Comments from EY chief economist Jo Masters
The economy expanded by 0.7 per cent in the June quarter, above expectations, pushing annual growth to 9.6 per cent through the year.
Encouragingly, economic activity was broadly based. While the economy was dragged lower by inventories and net exports, private domestic demand maintained healthy momentum across consumption, investment and dwelling construction and public investment ramped up to the highest levels on record. In addition, the terms of trade rose to its highest level in history, continuing to boost national income, and making a significant economic contribution to the mining sector and of course, the government coffers. On the production side, 17 out of 19 industries expanded in the quarter, led by administration and support services, transport postal and warehousing and accommodation and food services.

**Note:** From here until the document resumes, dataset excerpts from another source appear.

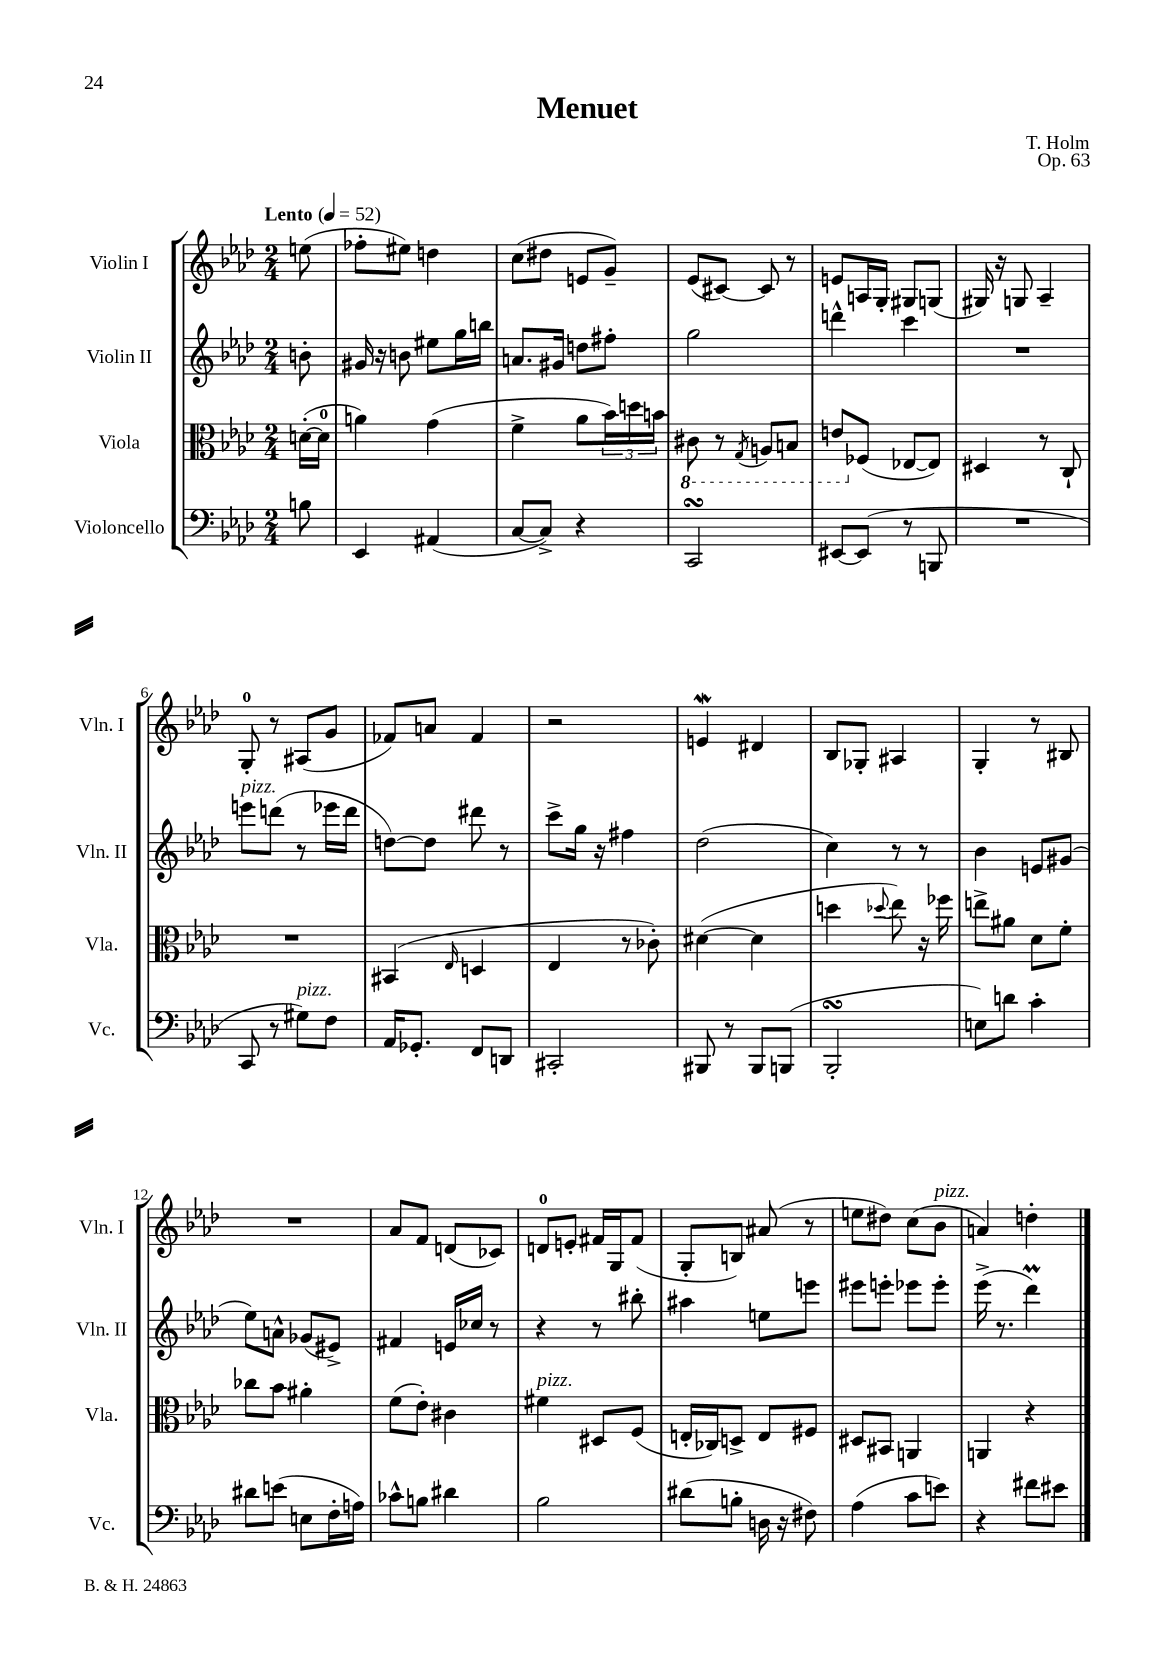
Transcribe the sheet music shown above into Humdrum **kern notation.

**kern	**kern	**kern	**kern
*part4	*part3	*part2	*part1
*staff4	*staff3	*staff2	*staff1
*I"Violoncello	*I"Viola	*I"Violin II	*I"Violin I
*I'Vc.	*I'Vla.	*I'Vln. II	*I'Vln. I
*clefF4	*clefC3	*clefG2	*clefG2
*k[b-e-a-d-]	*k[b-e-a-d-]	*k[b-e-a-d-]	*k[b-e-a-d-]
*M2/4	*M2/4	*M2/4	*M2/4
*MM52	*MM52	*MM52	*MM52
=	=	=	=
!	!	!	!LO:TX:a:B:t=Lento
8Bn\	([16dn'\LL	8bn'\	(8een\
.	16d\JJ]	.	.
=1	=1	=1	=1
4EE-/	4an\)	16g#X/	8ff-X'\L
.	.	16r	.
.	.	8bn\	8ee#X\J)
(4AA#X/	(4g\	8ee#X\L	4ddn\
.	.	16gg\L	.
.	.	16bbn\JJ	.
=2	=2	=2	=2
[8C/L	4f^\	8.an/L	(8cc\L
8C^/J])	.	.	8dd#X\J
.	.	16g#X/Jk	.
4r	8a-\L	8ddn\L	8en/L
.	24b-\L)	8ff#X'\J	8g~/J)
.	24ddn\	.	.
.	24bn\JJ	.	.
=3	=3	=3	=3
*	*8ba	*	*
2CCsSsS/	8C#X\	2gg\	(8e-/L
.	8r	.	[8c#X/J)
.	8qGG/	.	.
.	8AAn/L	.	8c#/]
.	8BBn/J	.	8r
=4	=4	=4	=4
[8EE#X/L	8En/L	4dddn^^\	8en/L
*	*X8ba	*	*
(8EE#/J]	(8F-X/J	.	16An/L
.	.	.	16G'/JJ
8r	[8E-X/L	4ccc\	8G#X/L
8BBBn/	8E-/J])	.	(8Gn/J
=5	=5	=5	=5
2r	4D#X/	2r	16G#X/)
.	.	.	16r
.	.	.	8Gn/
.	8r	.	4A-~/
.	8C`/	.	.
!!LO:LB:g=z
=6	=6	=6	=6
!	!	!LO:TX:a:i:t=pizz.	!
8CC/	2r	8eeen\L	8G'/
8r	.	(8dddn\J	8r
!LO:TX:a:i:t=pizz.	!	!	!
8G#X\L)	.	8r	(8A#X/L
8F\J	.	16eee-X\LL	8g/J
.	.	16ddd\JJ	.
=7	=7	=7	=7
16AA-/KL	(4BB#X/	[8ddn\L)	8f-X/L)
8.GG-X'/J	.	.	.
.	.	8dd\J]	8an/J
.	16qqE-/	.	.
8FF/L	4Dn/	8ddd#X\	4f-/
8DDn/J	.	8r	.
=8	=8	=8	=8
2CC#X'/	4E-/	8ccc^\L	2r
.	.	16gg\Jk	.
.	.	16r	.
.	8r	4ff#X\	.
.	8c-X'\)	.	.
=9	=9	=9	=9
8BBB#X/	([4d#X\	(2dd-\	4enW/
8r	.	.	.
8BBB#/L	4d#\]	.	4d#X/
(8BBBn/J	.	.	.
=10	=10	=10	=10
2BBB-sSSS'/	4ddn\	4cc\)	8B-/L
.	.	.	8G-X'/J
.	8qqdd-X/	.	.
.	8ee-\)	8r	4A#X/
.	16r	8r	.
.	16ff-X\	.	.
=11	=11	=11	=11
8En\L)	8een^\L	4b-\	4G'/
8dn\J	8a#X\J	.	.
4c'\	8d-\L	8en/L	8r
.	8f'\J	(8g#X/J	8B#X/
!!LO:LB:g=z
=12	=12	=12	=12
8d#X\L	8cc-X\L	8ee-\L)	2r
(8en\J	8b-\J	8an^^\J	.
8En\L	4a#X'\	(8g-X/L	.
16F'\L	.	8e#X^/J)	.
16An\JJ)	.	.	.
=13	=13	=13	=13
8c-X^^\L	(8f\L	4f#X/	8a-/L
8Bn\J	8e-'\J)	.	8f/J
4d#X\	4c#X\	16en/LL	(8dn/L
.	.	16cc-X/JJ	.
.	.	8r	8c-X/J)
=14	=14	=14	=14
!	!LO:TX:a:i:t=pizz.	!	!
2B-\	4f#X\	4r	8dn/L
.	.	.	8en'/J
.	8D#X/L	8r	16f#X/LL
.	.	.	16G/J
.	(8F/J	8bb#X'\	(8f#/J
=15	=15	=15	=15
(8d#X\L	16En'/LL	4aa#X\	8G'/L
.	16C-X/J)	.	.
8Bn'\J	8Dn^/J	.	8Bn/J)
16Dn\	8E/L	8een\L	(8a#X/
16r	.	.	.
8F#X\)	8F#X/J	8eeen\J	8r
=16	=16	=16	=16
(4A-\	8D#X/L	8eee#X\L	8een\L
.	8BB#X/J	8eeen'\J	8dd#X\J)
8c\L	4AAn/	8eee-X\L	(8cc\L
!	!	!	!LO:TX:a:i:t=pizz.
8en\J)	.	8eee-'\J	8b-\J
=17	=17	=17	=17
4r	4AAn/	(16eee-^\	4an/)
.	.	8.r	.
8f#X\L	4r	4ddd-M\)	4ddn'\
8e#X\J	.	.	.
==	==	==	==
*-	*-	*-	*-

Even the significant detraction to growth from net exports has a silver lining. While service exports continued to be crimped by the closed international borders and the volume of iron ore being shipped slowed, the sharp jump in imports, which detracts from GDP data, is in reality a sign of a very healthy domestic economy drawing in imports of consumer, intermediate and capital goods.
It was also comforting to see households absorb a fall in disposable income (as income support unwound) and increase their spending on services by leaning on their savings. This is what we want, for households to drawdown on the war-chest of savings to smooth consumption. And, after 18 months of being home, Australian’s love of travel was clear in the June quarter, lifting transport services spending by 25 per cent.